Platelet transfusion: dose of one adult therapeutic dose (1 apheresis pack or 4 pooled units) for platelet count < 50 x 109/L in complex trauma especially with head injury. (BCSH guidelines for the use of platelet transfusion, 2003). There is no evidence for the need to maintain a platelet count higher than 75 x 109/L
Fibrinogen replacement. Hypofibrinogenaemia is common in massive haemorrhage and fibrinogen is the first factor to fall to critical levels; fibrinogen levels of < 1 g/L are likely after 1 - 1.5 times blood volume replacement (Hiippala et al, 1998, Hirshberg et al, 2003) and bleeding will be exacerbated by a plasma fibrinogen of < 1.5g/L. FFP alone is unlikely to be sufficient to improve fibrinogen levels (4 units raising the fibrinogen by approximately 1 g/L in an adult). If bleeding continues and fibrinogen levels are <1.5g/L (or equivalent level suggested by TEG/ROTEM), fibrinogen should be replaced in the form of cryoprecipitate (two 5 unit pools raising the fibrinogen by approximately 1 g/L in an adult). Fibrinogen concentrate (if licensed) is used extensively as an alternative to cryoprecipitate, usually given at a dose of 3 to 4 gms
Tranexamic acid (TA). Multiple trials have shown that 1gm of TXA followed by another gram are efficacious and safe in patients with bleeding. Importantly, for a drug that affects haemostasis, there were no increased thrombotic events: and a trend to a lower rate of arterial events in those receiving TA. Adult patients with major haemorrhage, in whom antifibrinolytics are not contraindicated, and who do not have DIC should be given tranexamic acid as soon as possible in a dose of 1g over 10 minutes followed by a further dose of 1gm if bleeding persists or restarts in the next 24 hours
a) Recombinant activated factor VIIa (rVIIa) is approved for use specific inherited bleeding disorders. It has also been used widely ‘off label’ in patients with massive transfusion after major surgery or trauma without a pre-existing coagulopathy. Despite early reports suggesting great benefit, these findings were not replicated in further studies, and a recent Cochrane meta-analysis on the off-license use of rFVIIa (Simpson et al) showed only modest reductions in total blood loss or red cell requirements (equivalent to less than one unit of red cell transfusion). For other endpoints there were no consistent indications of benefit and no trial has been powered to study effect on mortality. Levi et al reviewed safety of the 4468 patients entered into trials of rVIIa and found an increased rate of arterial thromboembolism: those in over 65 years had a rate of 9% vs. 3.6%, p=0.003;. rVIIA is not recommended in patients with COVID-19.
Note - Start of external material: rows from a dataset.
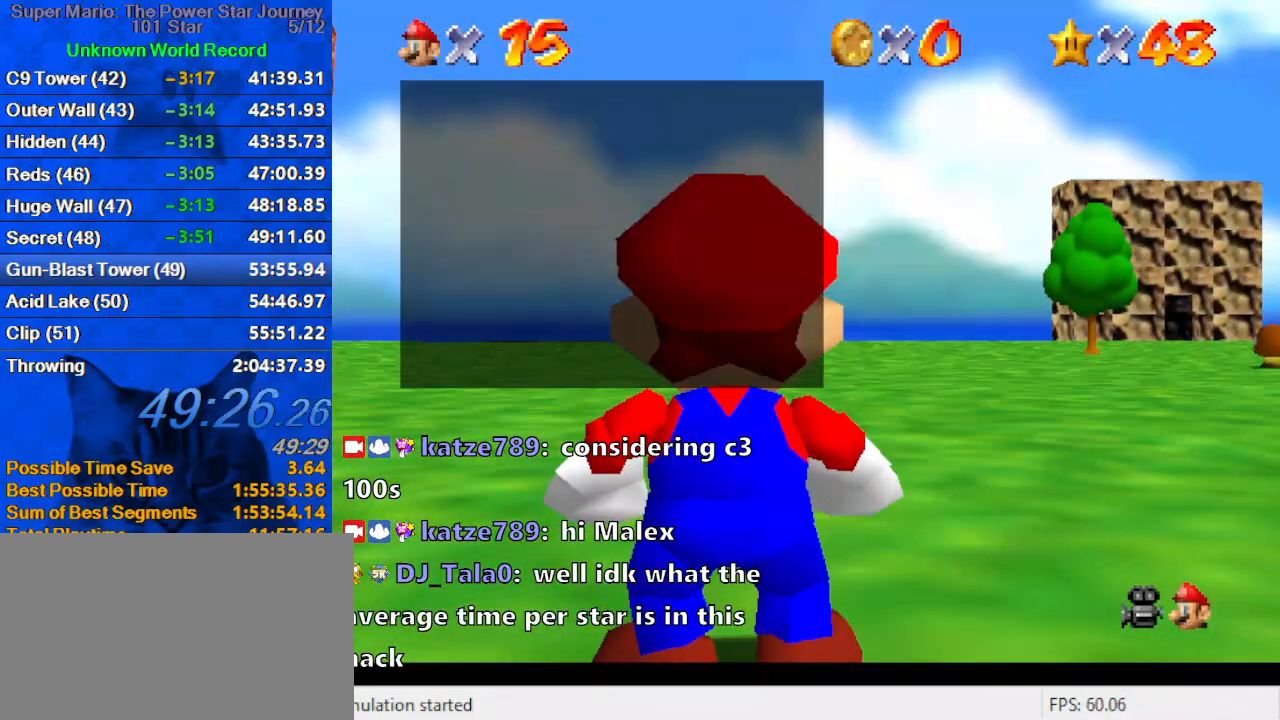
{"keys": ["right", "up", "y"], "events": [[134, "shift", "down"], [267, "shift", "up"], [400, "right", "down"], [500, "y", "down"]]}
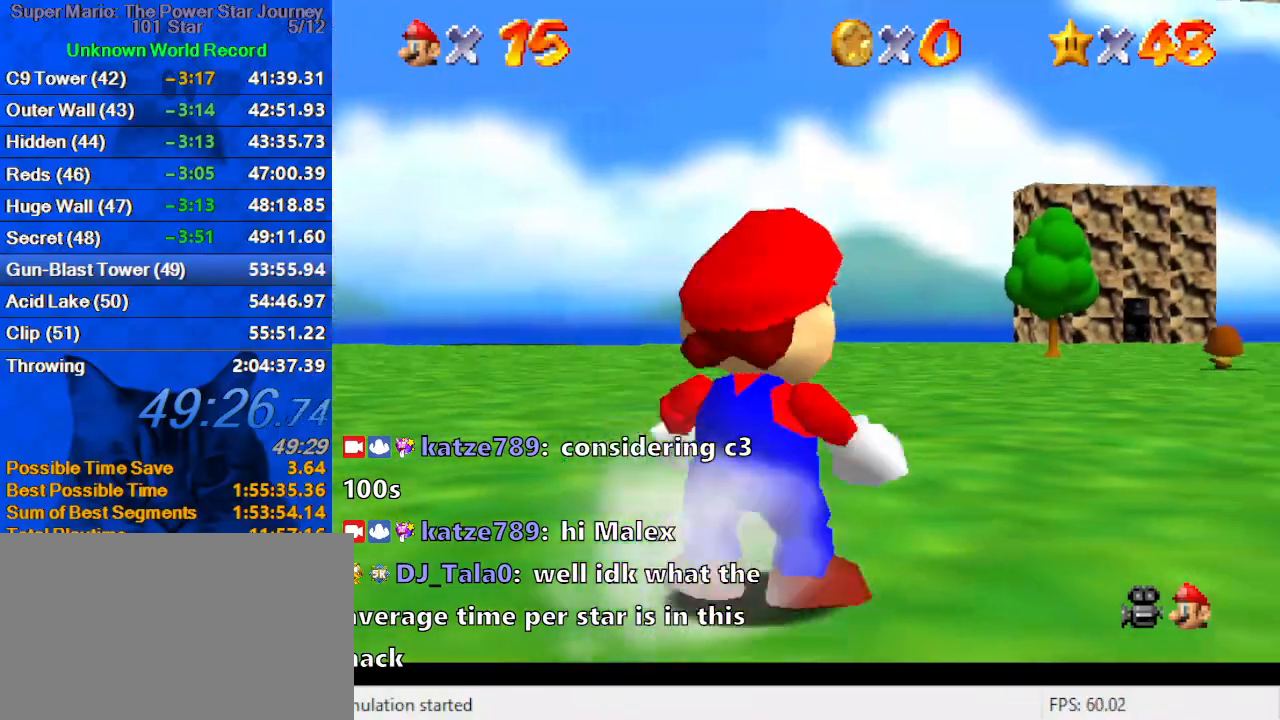
{"keys": ["up"], "events": [[34, "right", "up"], [34, "shift", "down"], [334, "shift", "up"], [367, "y", "up"]]}
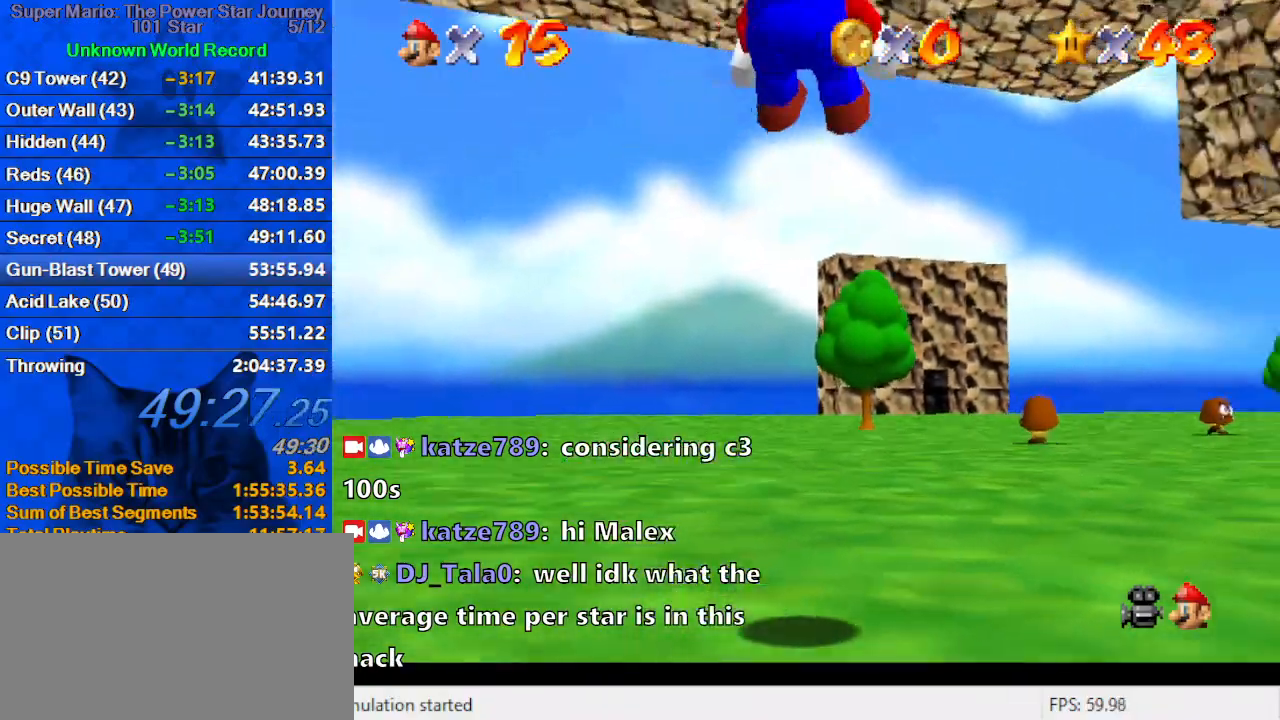
{"keys": ["up"], "events": []}
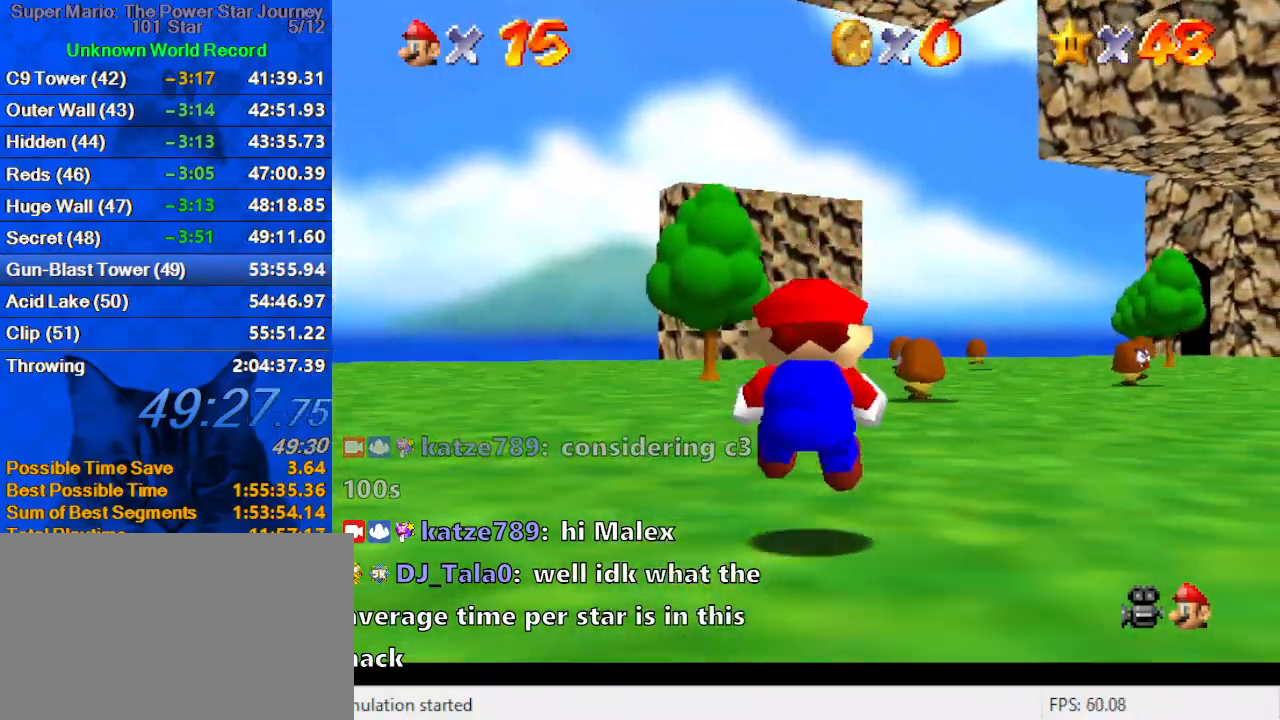
{"keys": ["up"], "events": [[300, "ctrl", "down"], [300, "shift", "down"], [500, "ctrl", "up"], [500, "shift", "up"]]}
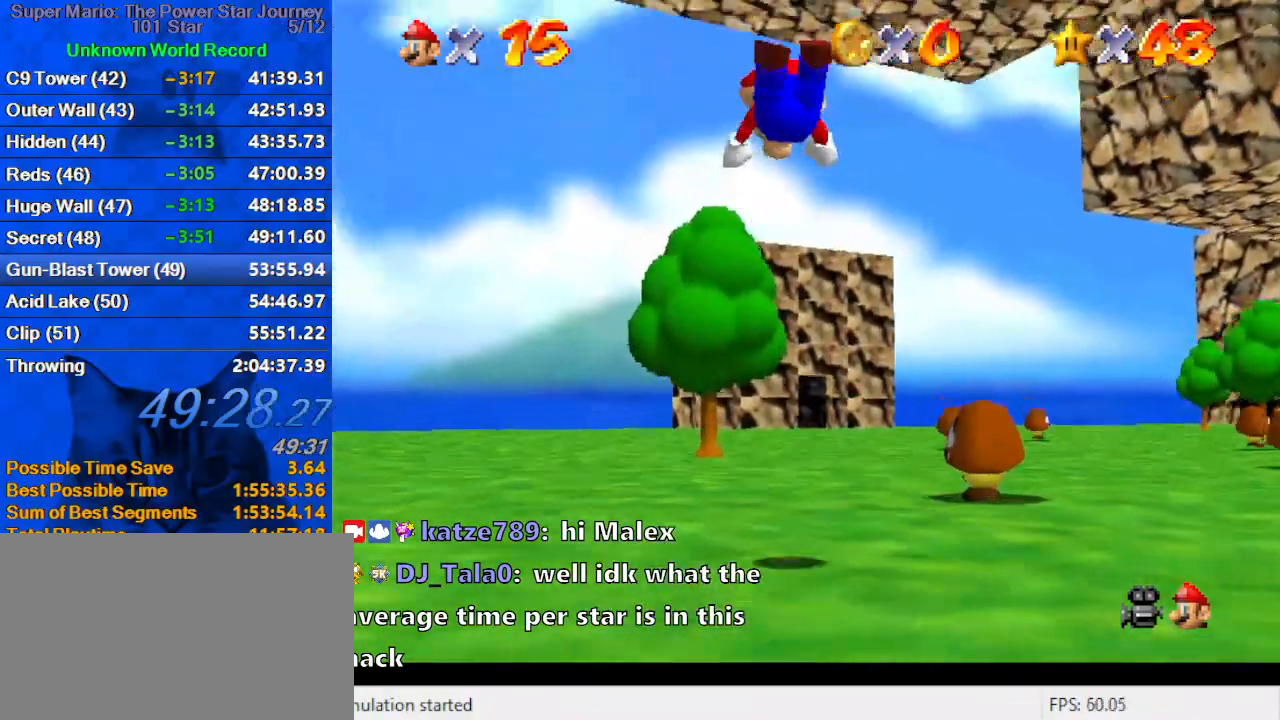
{"keys": ["up"], "events": []}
b) Prothrombin complex concentrate (PCC). There is a paucity of data reporting the utility and safety of PCC in managing bleeding in this setting. This agent agent may be prothrombotic and is not recommended patients with COVID-19.
For patients with major bleeding give empirical FFP and red cells followed by blood products determined by repeat coagulation screens, using PT/INR >1.5 or APTT > 1.5 as an indication to give FFP 15-25mg/Kg. For fibrinogen <1.5g/l give cryoprecipitate or fibrinogen concentrate, if platelets <50x 109/l give a pool of platelets. If the patient does not have DIC then also give tranexamic acid 1gm IV.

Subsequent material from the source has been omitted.